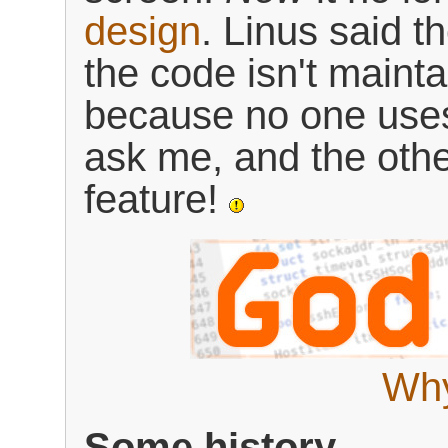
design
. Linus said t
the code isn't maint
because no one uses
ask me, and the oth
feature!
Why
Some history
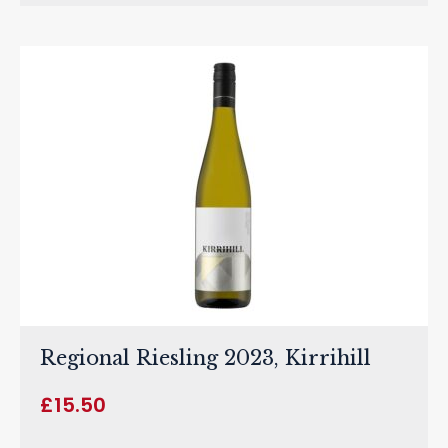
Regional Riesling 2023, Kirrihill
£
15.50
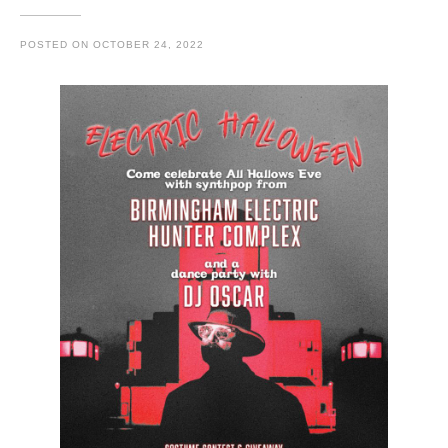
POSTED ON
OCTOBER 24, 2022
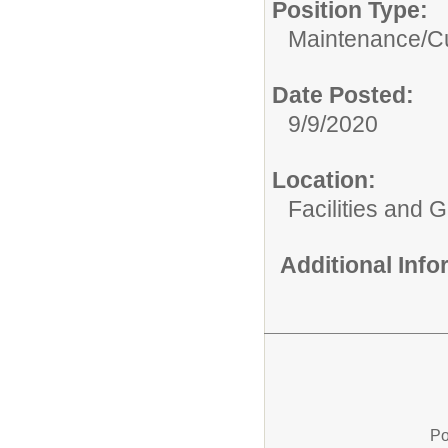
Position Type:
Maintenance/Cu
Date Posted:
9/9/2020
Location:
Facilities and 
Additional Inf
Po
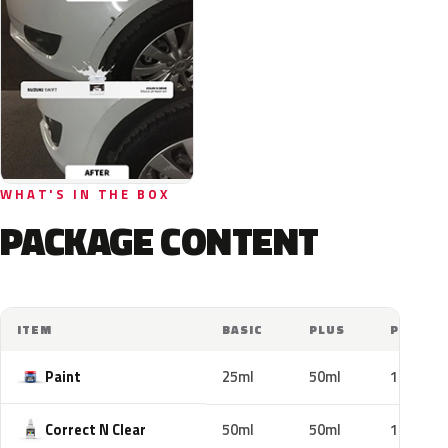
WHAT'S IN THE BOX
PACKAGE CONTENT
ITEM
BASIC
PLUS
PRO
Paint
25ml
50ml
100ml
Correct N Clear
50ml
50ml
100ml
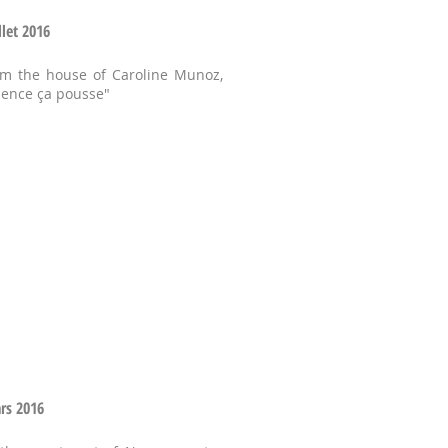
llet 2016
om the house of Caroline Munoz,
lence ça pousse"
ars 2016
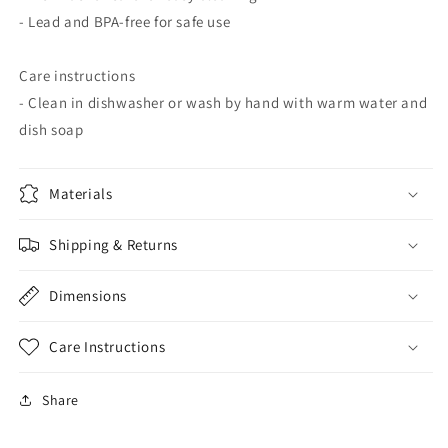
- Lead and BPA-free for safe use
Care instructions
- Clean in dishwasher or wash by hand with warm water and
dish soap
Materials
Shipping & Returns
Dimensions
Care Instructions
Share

=== Assignment ===
Copy out the text read from every item above, swapping "Paint" for "Primer" and leaving everything else unchanged. Leave the pictures out.

=== Reply to the exercise ===
design
. Linus said t
the code isn't maint
because no one uses
ask me, and the oth
feature!
Why
Some history
Regional Riesling 2023, Kirrihill
£
15.50
POSTED ON
OCTOBER 24, 2022
Position Type:
Maintenance/Cu
Date Posted:
9/9/2020
Location:
Facilities and 
Additional Inf
Po
WHAT'S IN THE BOX
PACKAGE CONTENT
ITEM
BASIC
PLUS
PRO
Primer
25ml
50ml
100ml
Correct N Clear
50ml
50ml
100ml
llet 2016
om the house of Caroline Munoz,
lence ça pousse"
ars 2016
- Lead and BPA-free for safe use
Care instructions
- Clean in dishwasher or wash by hand with warm water and
dish soap
Materials
Shipping & Returns
Dimensions
Care Instructions
Share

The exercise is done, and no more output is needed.